Retinal Image Segmentation with Small Datasets
Introduction
Retinal imaging, particularly through Optical Coherence Tomography (OCT), plays a critical role in diagnosing and monitoring various eye diseases like Diabetic Macular Edema (DME), Age-related Macular Degeneration (AMD), and glaucoma, which can lead to irreversible vision loss. Despite advancements in deep learning (DL) techniques for automating these analyses, they typically require extensive datasets to train models effectively. The focus of this study is presenting a robust methodology to perform retinal image segmentation using a minimal amount of training data—only 55 images—without data augmentation.
Background
Retinal OCT is a high-resolution, non-invasive imaging technique providing detailed cross-sections (B-scans) of the retina, facilitating the analysis of structural changes indicative of diseases. Historically, segmentation methods in this domain have evolved from traditional techniques, like graph-based methods and active contours, to more sophisticated approaches involving CNNs and U-Net architectures. Such DL models have shown promise, particularly in segmenting complex anatomical structures and fluid accumulations, which are critical in disease progression analysis.
Methodology
The proposed method, named CoNet, is an adaptation of the U-Net architecture designed specifically for small datasets. It comprises several key components: an encoding path, bottleneck structure, Atrous Spatial Pyramid Pooling (ASPP) block, and a decoding path. Notably, the CoNet architecture modifies conventional practices by incorporating multi-scale context information through the ASPP block, enhancing segmentation accuracy even with limited data.
Figure 1: The ASPP block in the proposed model captures multi-scale information by applying multiple parallel filters with different frequencies.
CoNet utilizes a shallower network architecture, reducing from 5 to 3 convolutional blocks, optimizing for the small dataset size while maintaining the complexity needed to capture nuanced retinal features. The encoding path emphasizes spatial localization through convolutional layers with specific kernel sizes tailored to the B-scan's geometry, whereas the decoding path focuses on precision in pixel-level classification.
Experiments and Results
The study employed the Duke DME dataset, which contains 110 B-scans from patients with severe DME, annotated by experts to ensure reliable ground truth segmentation.

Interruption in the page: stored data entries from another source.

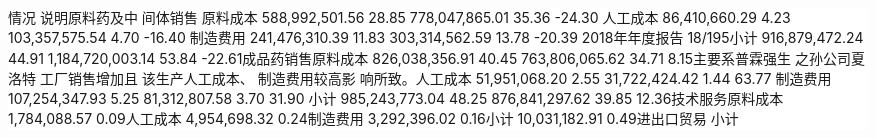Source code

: 情况
说明原料药及中
间体销售
原料成本
588,992,501.56
28.85
778,047,865.01
35.36
-24.30
人工成本
86,410,660.29
4.23
103,357,575.54
4.70
-16.40
制造费用
241,476,310.39
11.83
303,314,562.59
13.78
-20.39
2018年年度报告
18/195小计
916,879,472.24
44.91
1,184,720,003.14
53.84
-22.61成品药销售原料成本
826,038,356.91
40.45
763,806,065.62
34.71
8.15主要系普霖强生
之孙公司夏洛特
工厂销售增加且
该生产人工成本、
制造费用较高影
响所致。人工成本
51,951,068.20
2.55
31,722,424.42
1.44
63.77
制造费用
107,254,347.93
5.25
81,312,807.58
3.70
31.90
小计
985,243,773.04
48.25
876,841,297.62
39.85
12.36技术服务原料成本
1,784,088.57
0.09人工成本
4,954,698.32
0.24制造费用
3,292,396.02
0.16小计
10,031,182.91
0.49进出口贸易
小计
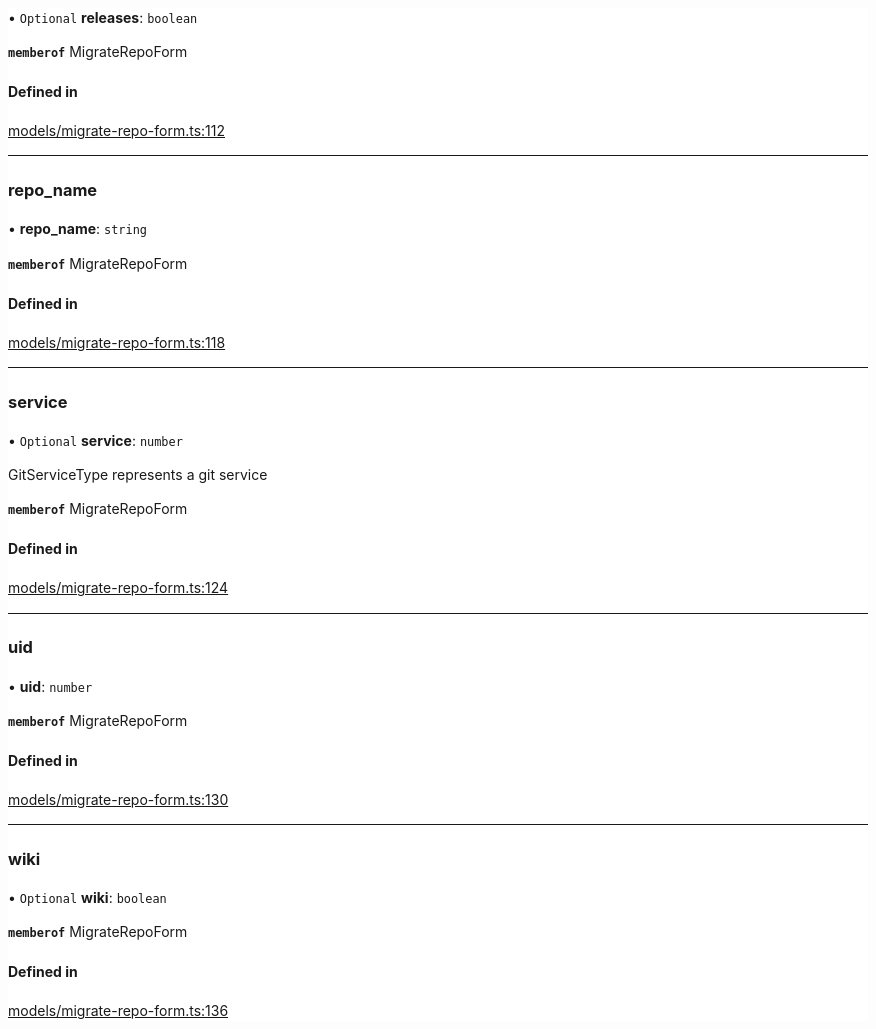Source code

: • `Optional` **releases**: `boolean`

**`memberof`** MigrateRepoForm

#### Defined in

[models/migrate-repo-form.ts:112](https://github.com/unfoldingWord/dcs-js/blob/09d5a5e/models/migrate-repo-form.ts#L112)

___

### <a id="repo_name" name="repo_name"></a> repo\_name

• **repo\_name**: `string`

**`memberof`** MigrateRepoForm

#### Defined in

[models/migrate-repo-form.ts:118](https://github.com/unfoldingWord/dcs-js/blob/09d5a5e/models/migrate-repo-form.ts#L118)

___

### <a id="service" name="service"></a> service

• `Optional` **service**: `number`

GitServiceType represents a git service

**`memberof`** MigrateRepoForm

#### Defined in

[models/migrate-repo-form.ts:124](https://github.com/unfoldingWord/dcs-js/blob/09d5a5e/models/migrate-repo-form.ts#L124)

___

### <a id="uid" name="uid"></a> uid

• **uid**: `number`

**`memberof`** MigrateRepoForm

#### Defined in

[models/migrate-repo-form.ts:130](https://github.com/unfoldingWord/dcs-js/blob/09d5a5e/models/migrate-repo-form.ts#L130)

___

### <a id="wiki" name="wiki"></a> wiki

• `Optional` **wiki**: `boolean`

**`memberof`** MigrateRepoForm

#### Defined in

[models/migrate-repo-form.ts:136](https://github.com/unfoldingWord/dcs-js/blob/09d5a5e/models/migrate-repo-form.ts#L136)
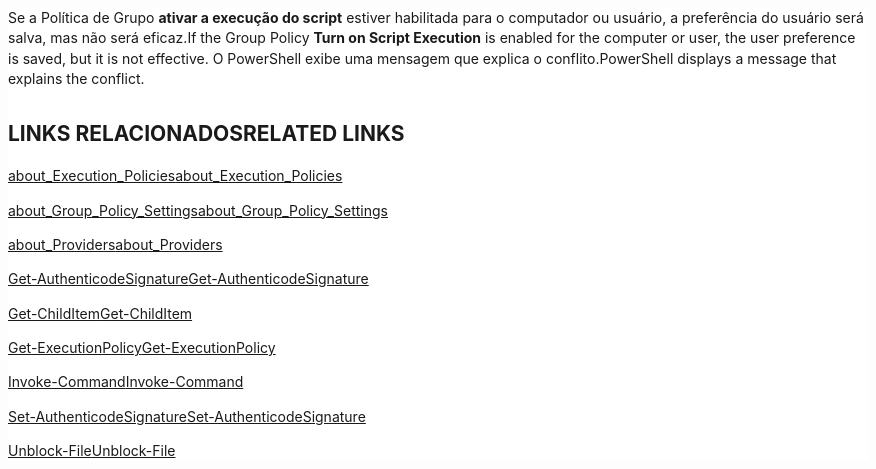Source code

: <span data-ttu-id="75055-236">Se a Política de Grupo **ativar a execução do script** estiver habilitada para o computador ou usuário, a preferência do usuário será salva, mas não será eficaz.</span><span class="sxs-lookup"><span data-stu-id="75055-236">If the Group Policy **Turn on Script Execution** is enabled for the computer or user, the user preference is saved, but it is not effective.</span></span> <span data-ttu-id="75055-237">O PowerShell exibe uma mensagem que explica o conflito.</span><span class="sxs-lookup"><span data-stu-id="75055-237">PowerShell displays a message that explains the conflict.</span></span>

## <span data-ttu-id="75055-238">LINKS RELACIONADOS</span><span class="sxs-lookup"><span data-stu-id="75055-238">RELATED LINKS</span></span>

[<span data-ttu-id="75055-239">about_Execution_Policies</span><span class="sxs-lookup"><span data-stu-id="75055-239">about_Execution_Policies</span></span>](../Microsoft.PowerShell.Core/About/about_Execution_Policies.md)

[<span data-ttu-id="75055-240">about_Group_Policy_Settings</span><span class="sxs-lookup"><span data-stu-id="75055-240">about_Group_Policy_Settings</span></span>](../Microsoft.PowerShell.Core/About/about_Group_Policy_Settings.md)

[<span data-ttu-id="75055-241">about_Providers</span><span class="sxs-lookup"><span data-stu-id="75055-241">about_Providers</span></span>](../Microsoft.PowerShell.Core/About/about_Providers.md)

[<span data-ttu-id="75055-242">Get-AuthenticodeSignature</span><span class="sxs-lookup"><span data-stu-id="75055-242">Get-AuthenticodeSignature</span></span>](Get-AuthenticodeSignature.md)

[<span data-ttu-id="75055-243">Get-ChildItem</span><span class="sxs-lookup"><span data-stu-id="75055-243">Get-ChildItem</span></span>](../Microsoft.PowerShell.Management/Get-ChildItem.md)

[<span data-ttu-id="75055-244">Get-ExecutionPolicy</span><span class="sxs-lookup"><span data-stu-id="75055-244">Get-ExecutionPolicy</span></span>](Get-ExecutionPolicy.md)

[<span data-ttu-id="75055-245">Invoke-Command</span><span class="sxs-lookup"><span data-stu-id="75055-245">Invoke-Command</span></span>](../Microsoft.PowerShell.Core/Invoke-Command.md)

[<span data-ttu-id="75055-246">Set-AuthenticodeSignature</span><span class="sxs-lookup"><span data-stu-id="75055-246">Set-AuthenticodeSignature</span></span>](Set-AuthenticodeSignature.md)

[<span data-ttu-id="75055-247">Unblock-File</span><span class="sxs-lookup"><span data-stu-id="75055-247">Unblock-File</span></span>](../Microsoft.PowerShell.Utility/Unblock-File.md)
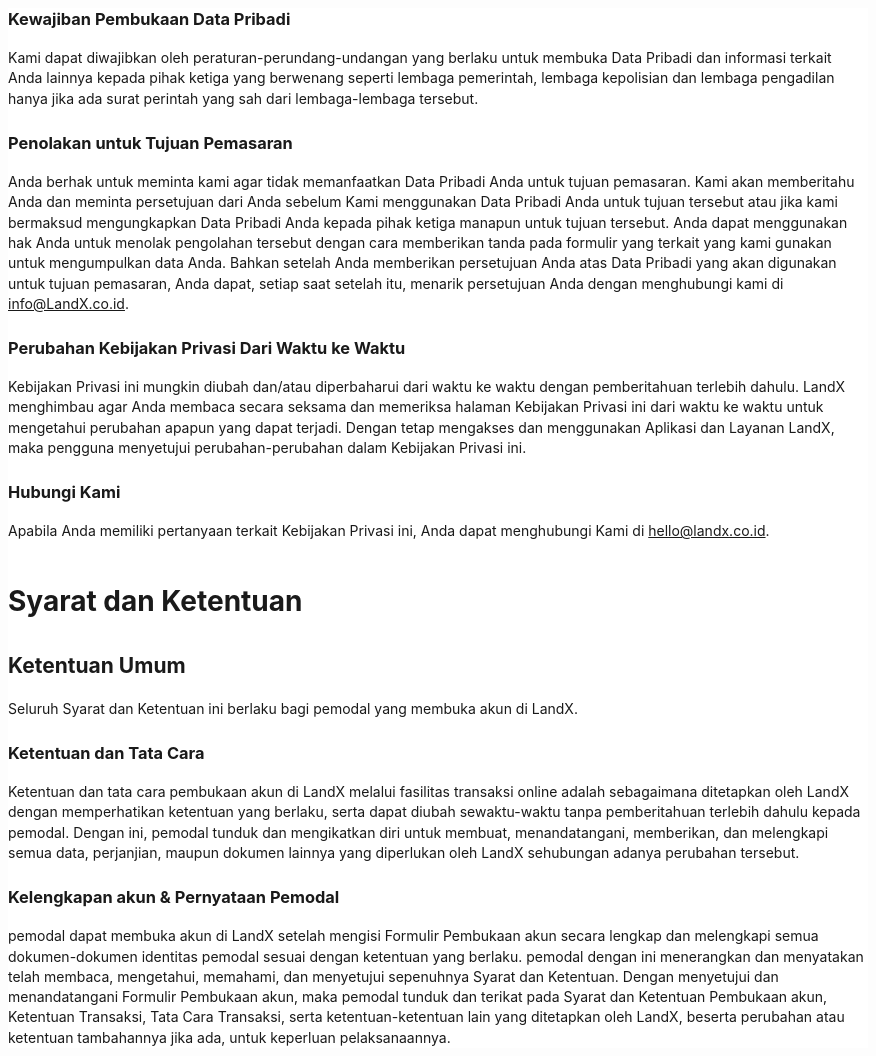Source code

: ### Kewajiban Pembukaan Data Pribadi
Kami dapat diwajibkan oleh peraturan-perundang-undangan yang berlaku untuk membuka Data Pribadi dan informasi terkait Anda lainnya kepada pihak ketiga yang berwenang seperti lembaga pemerintah, lembaga kepolisian dan lembaga pengadilan hanya jika ada surat perintah yang sah dari lembaga-lembaga tersebut.
 
### Penolakan untuk Tujuan Pemasaran
Anda berhak untuk meminta kami agar tidak memanfaatkan Data Pribadi Anda untuk tujuan pemasaran. Kami akan memberitahu Anda dan meminta persetujuan dari Anda sebelum Kami menggunakan Data Pribadi Anda untuk tujuan tersebut atau jika kami bermaksud mengungkapkan Data Pribadi Anda kepada pihak ketiga manapun untuk tujuan tersebut. Anda dapat menggunakan hak Anda untuk menolak pengolahan tersebut dengan cara memberikan tanda pada formulir yang terkait yang kami gunakan untuk mengumpulkan data Anda. Bahkan setelah Anda memberikan persetujuan Anda atas Data Pribadi yang akan digunakan untuk tujuan pemasaran, Anda dapat, setiap saat setelah itu, menarik persetujuan Anda dengan menghubungi kami di info@LandX.co.id.
 
### Perubahan Kebijakan Privasi Dari Waktu ke Waktu
Kebijakan Privasi ini mungkin diubah dan/atau diperbaharui dari waktu ke waktu dengan pemberitahuan terlebih dahulu. LandX menghimbau agar Anda membaca secara seksama dan memeriksa halaman Kebijakan Privasi ini dari waktu ke waktu untuk mengetahui perubahan apapun yang dapat terjadi. Dengan tetap mengakses dan menggunakan Aplikasi dan Layanan LandX, maka pengguna menyetujui perubahan-perubahan dalam Kebijakan Privasi ini.
 
### Hubungi Kami
Apabila Anda memiliki pertanyaan terkait Kebijakan Privasi ini, Anda dapat menghubungi Kami di hello@landx.co.id.

# Syarat dan Ketentuan
## Ketentuan Umum

Seluruh Syarat dan Ketentuan ini berlaku bagi pemodal yang membuka akun di LandX.

### Ketentuan dan Tata Cara
Ketentuan dan tata cara pembukaan akun di LandX melalui fasilitas transaksi online adalah sebagaimana ditetapkan oleh LandX dengan memperhatikan ketentuan yang berlaku, serta dapat diubah sewaktu-waktu tanpa pemberitahuan terlebih dahulu kepada pemodal. Dengan ini, pemodal tunduk dan mengikatkan diri untuk membuat, menandatangani, memberikan, dan melengkapi semua data, perjanjian, maupun dokumen lainnya yang diperlukan oleh LandX sehubungan adanya perubahan tersebut.

### Kelengkapan akun & Pernyataan Pemodal
pemodal dapat membuka akun di LandX setelah mengisi Formulir Pembukaan akun secara lengkap dan melengkapi semua dokumen-dokumen identitas pemodal sesuai dengan ketentuan yang berlaku. pemodal dengan ini menerangkan dan menyatakan telah membaca, mengetahui, memahami, dan menyetujui sepenuhnya Syarat dan Ketentuan. Dengan menyetujui dan menandatangani Formulir Pembukaan akun, maka pemodal tunduk dan terikat pada Syarat dan Ketentuan Pembukaan akun, Ketentuan Transaksi, Tata Cara Transaksi, serta ketentuan-ketentuan lain yang ditetapkan oleh LandX, beserta perubahan atau ketentuan tambahannya jika ada, untuk keperluan pelaksanaannya.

Training was conducted using 55 B-scans, adhering to a systematic K-fold cross-validation strategy to ensure robust evaluation.
Figure 2: Annotation and labelling of the 10 segments (7 retinal layers, 2 backgrounds, and 1 fluid) in the Duke DME dataset.
CoNet demonstrated superior performance metrics. The model achieved a mean Dice Score of 88%, surpassing both human expert annotations and the state-of-the-art ReLayNet, particularly excelling in the segmentation of challenging fluid regions, which often exhibit significant variability.
Figure 3: Examples to illustrate the visualization output of U-Net, ReLayNet, and the proposed CoNet, in order of the inputs, annotations, and outputs with orange arrows to demonstrate fine details picked up by the models.
Conclusion
The CoNet model exhibits significant potential in automated retinal image analysis, especially for applications constrained by limited data availability. Its architecture, featuring an ASPP block and a reduced convolutional depth, adapts well to the challenges of small datasets without compromising accuracy. This model sets a precedent for future exploration into similarly constrained medical imaging fields. Further advancements may involve extending CoNet to three-dimensional networks or applying it to diverse retinal pathologies to validate its applicability and resilience across varied diagnostic challenges.